An amazing thing happened last spring. Fearing it was about to be toppled, the minority Liberal government of Paul Martin gave in to NDP leader Jack Layton’s demand that almost $5 billion in corporate tax cuts be cancelled and the money spent instead on things Canadians desperately want — including housing, public transit and the environment. And the country didn’t collapse.
Economist Mike McCracken notes that the $5 billion in corporate tax cuts would have mainly ended up in the coffers of the big banks and the oil and gas companies, the ones reaping huge windfall profits these days as world energy prices soar.
Somehow these companies have managed to struggle by without those extra billions from Canadian taxpayers.
That’s an important lesson for us; it suggests we could go further down this path.

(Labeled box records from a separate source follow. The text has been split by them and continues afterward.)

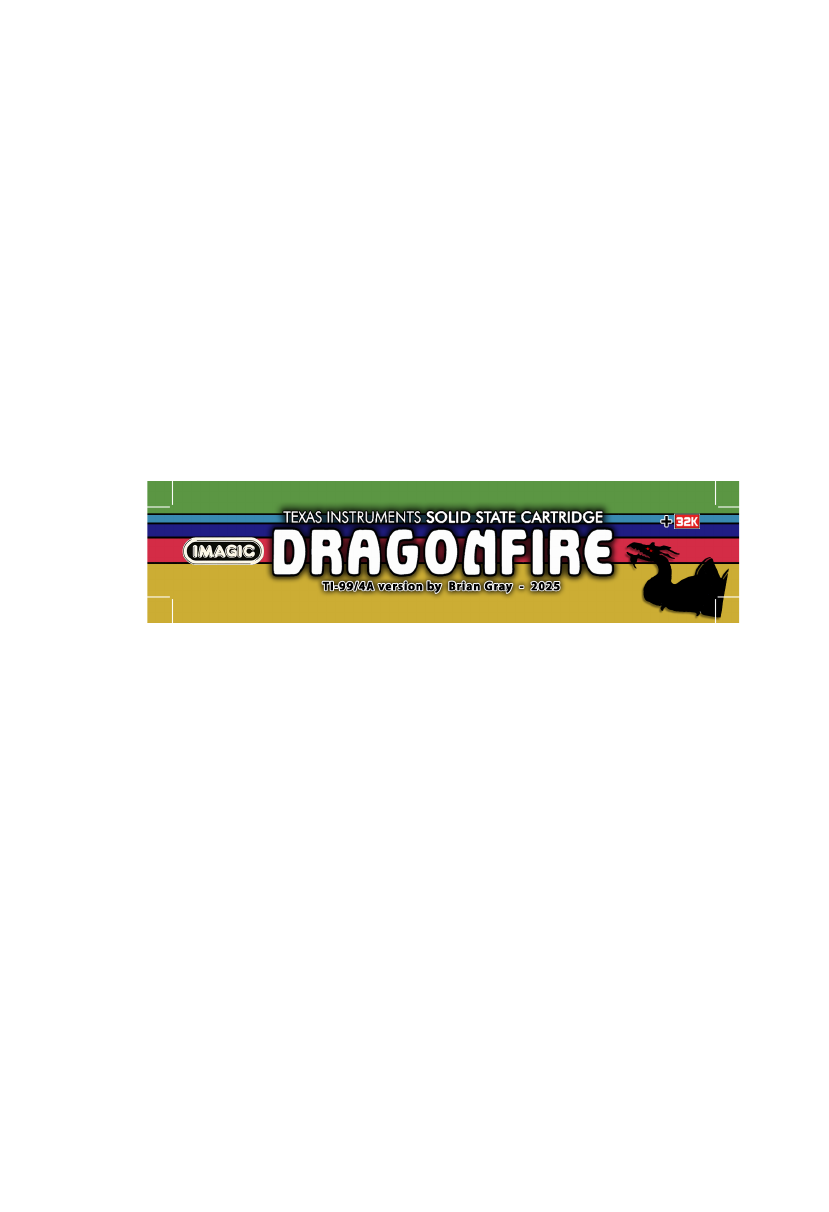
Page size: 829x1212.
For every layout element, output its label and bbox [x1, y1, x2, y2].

picture [147, 481, 740, 623]
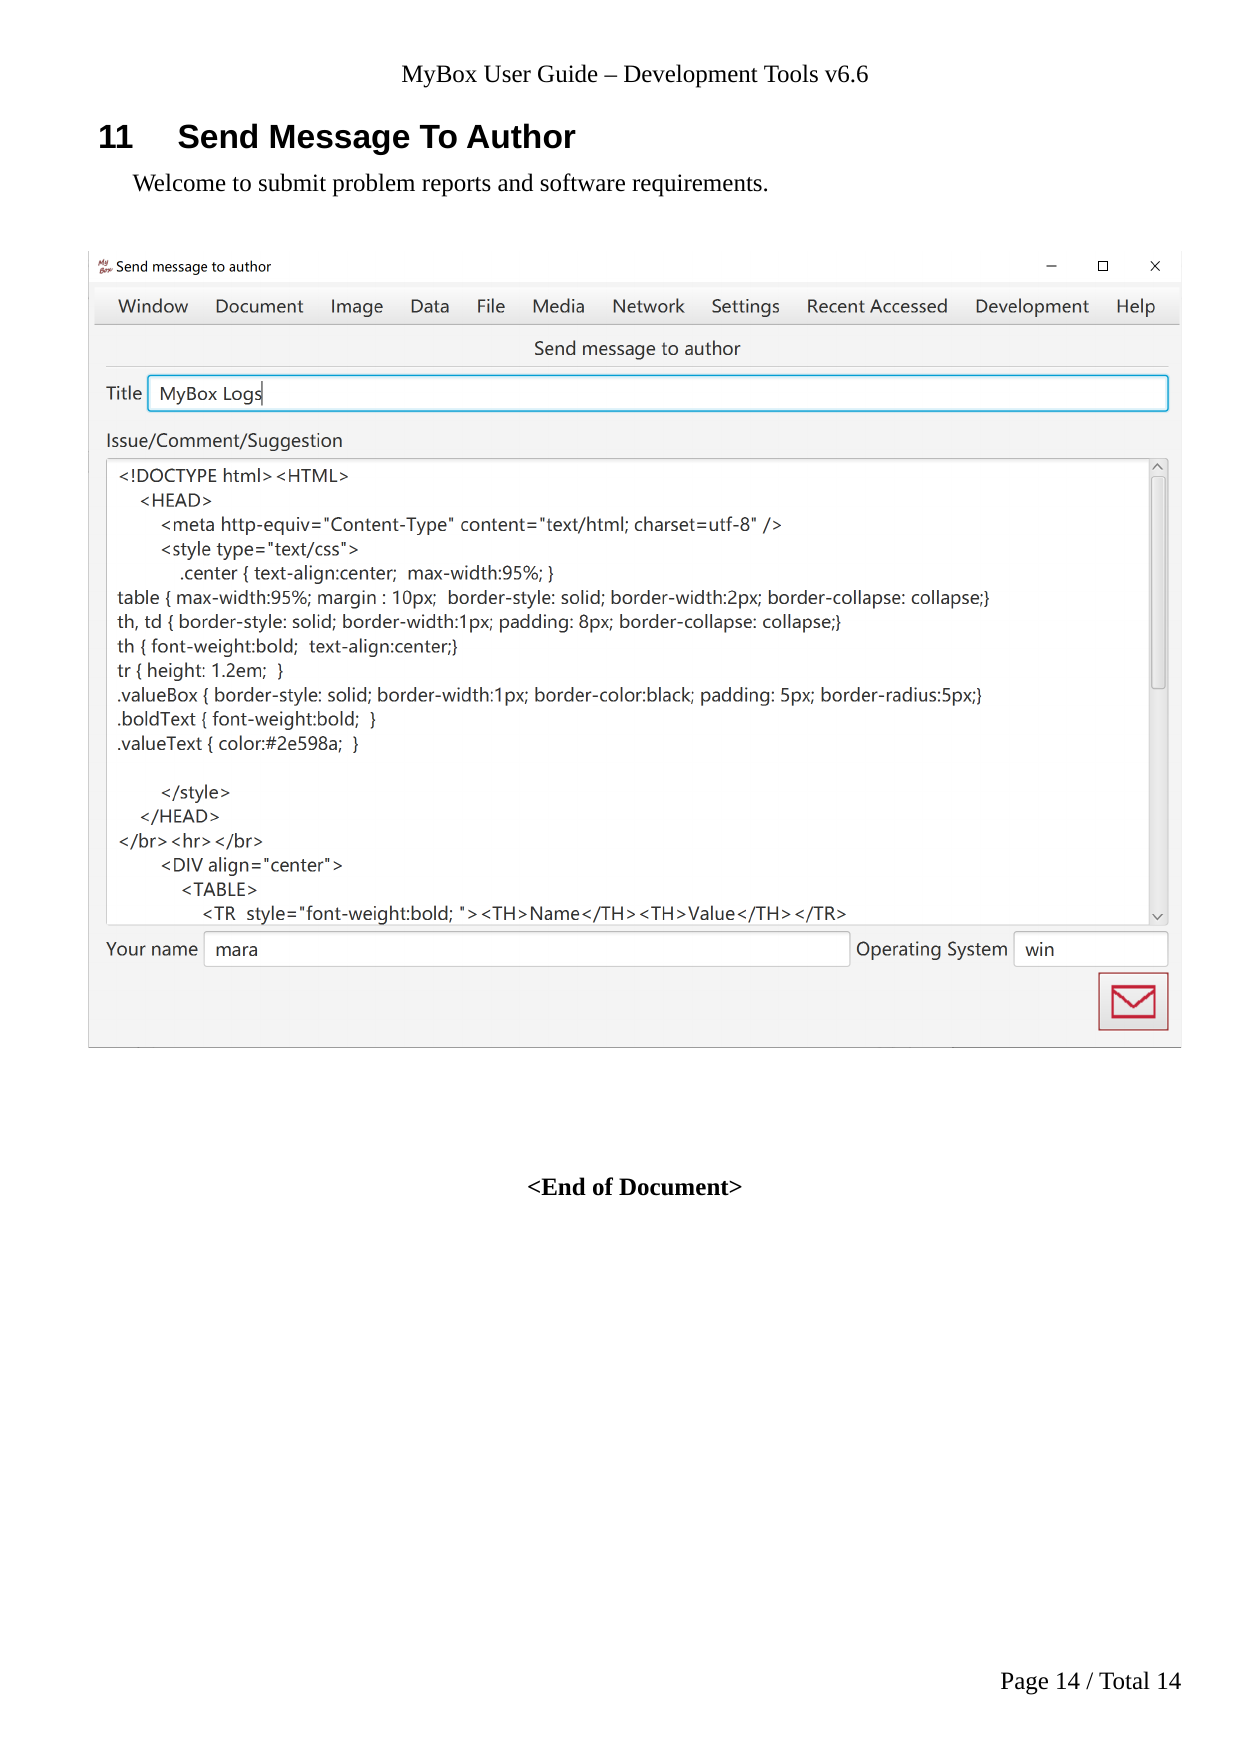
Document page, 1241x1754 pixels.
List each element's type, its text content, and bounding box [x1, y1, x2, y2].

text <End of Document> [88, 1172, 1181, 1201]
picture [88, 251, 1182, 1048]
text Welcome to submit problem reports and software requirements. [88, 168, 1181, 197]
subtitle Send Message To Author [88, 117, 1181, 156]
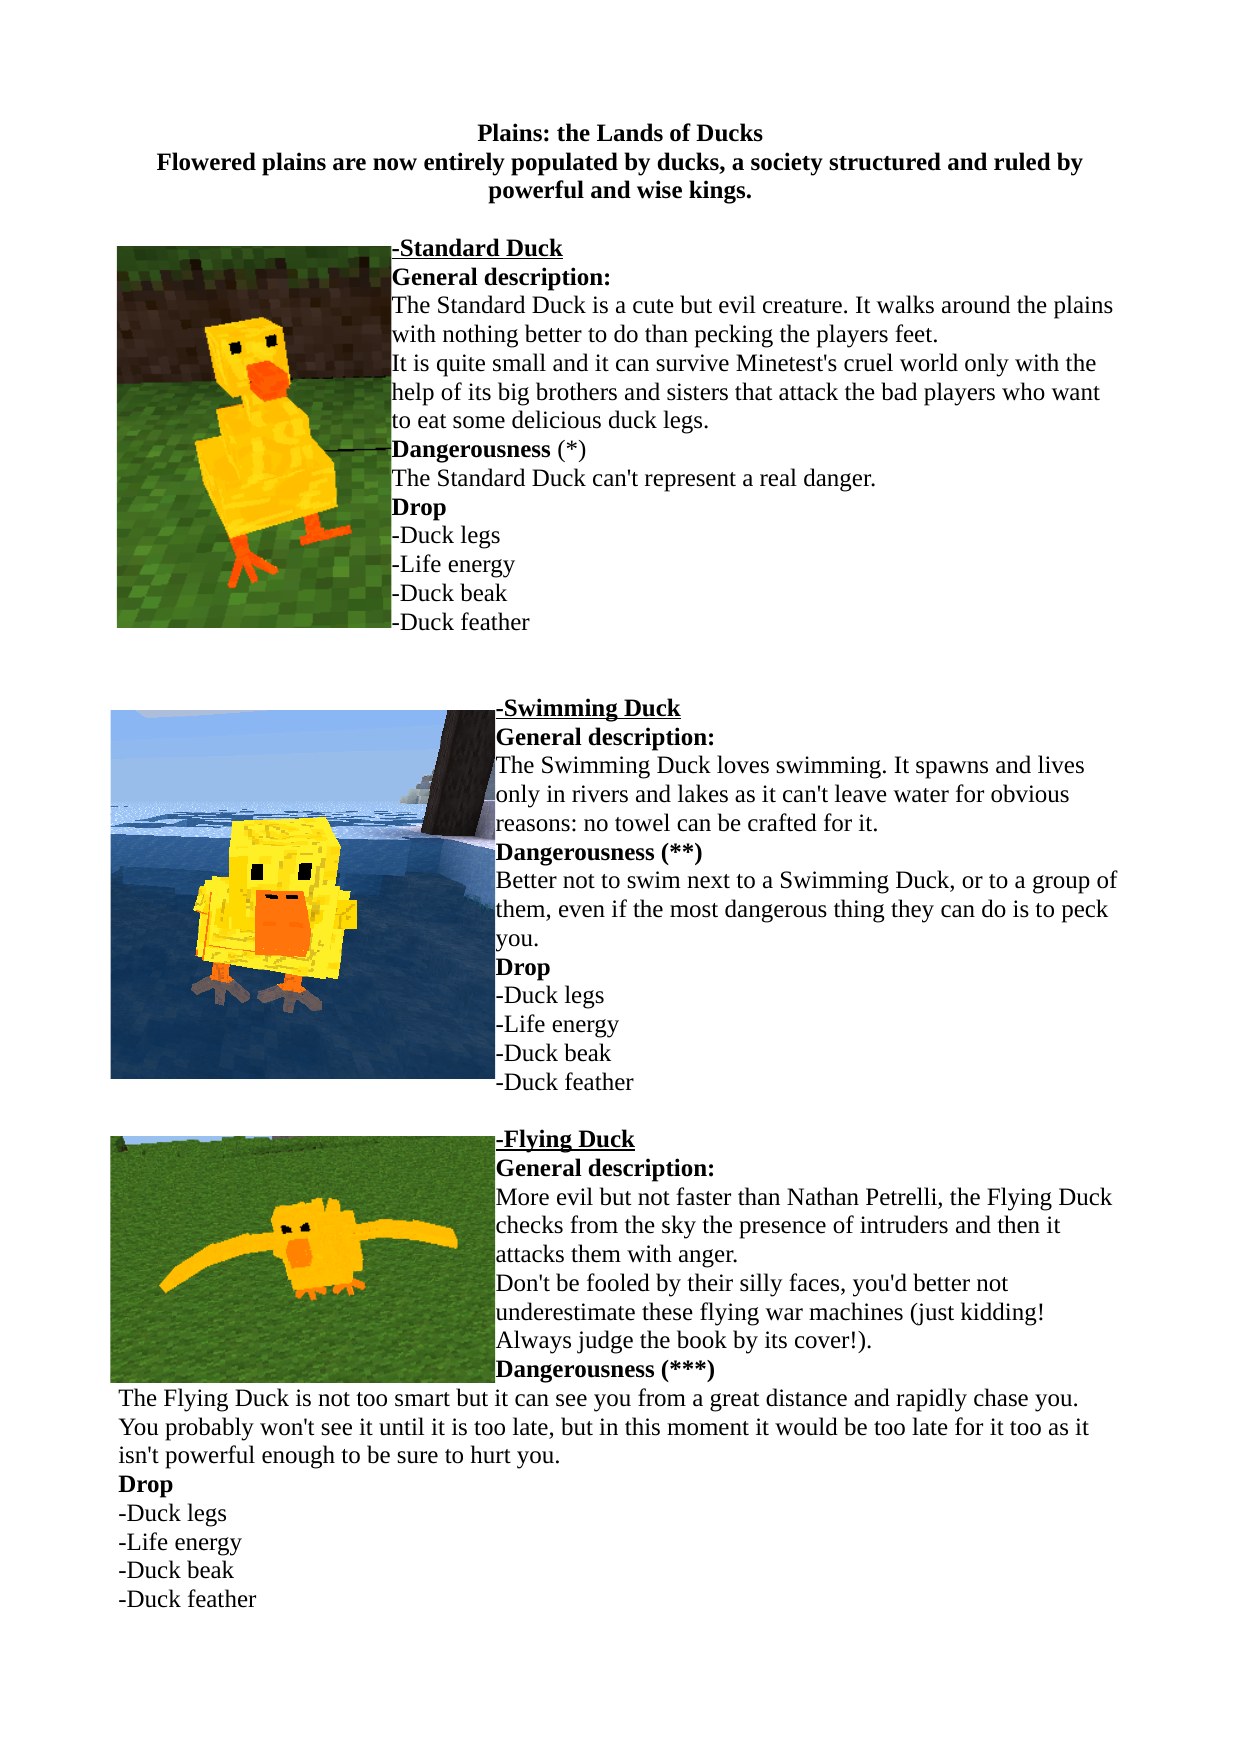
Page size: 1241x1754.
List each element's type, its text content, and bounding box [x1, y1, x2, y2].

Since the federal government started generating surpluses in 1998, it has been absolutely awash in cash — a fact played down by government and business commentators, lest ordinary Canadians get a glimmer of what could be achieved if the money were put to some real national purpose, like rebuilding the social and physical infrastructure of the country.
Instead, between 1998 and 2003, about $152 billion of the surplus went to tax cuts, and $61 billion went to debt reduction, for a total of $213 billion.
That utterly dwarfs the roughly $40 billion of the surplus that went to increased social spending, notes Armine Yalnizyan, an economist with the Canadian Centre for Policy Alternatives in Ottawa.
This amounts to a lot of squandered opportunities.
Here’s just one example. As part of its tax-cutting, Ottawa plans to raise the threshold at which income tax applies, from $8,000 to $10,000.
Most tax cuts benefit the well-to-do, but this measure was touted as benefiting the 5 million Canadians earning less than $10,000 a year.
Yet almost none of these people pay any income tax, so they will receive no benefit from the measure.
The measure will, however, cost the government about $7 billion, because it means all taxpayers will pay slightly less tax. Next year, for instance, each taxpayer will save $16 — enough for a large pizza, notes Yalnizyan.
There’s nothing wrong with a large pizza. I’d like one myself. But I’d happily forgo it, if Ottawa would instead put some of that $7 billion into, say, a national housing program, so that the 250,000 Canadians currently homeless or almost homeless would have a secure place to raise their children.
That, in the long run, would make a bigger difference to all of our lives than even a large pizza.
Meanwhile, the Liberal government plans to reintroduce those $5 billion corporate tax cuts.
The NDP should serve notice that if the Liberals do this, they better prepare to head out on the hustings soon with a good explanation for why there’s a pressing need to hand over such a large chunk of our hard-earned surplus to the banks and the big oil companies.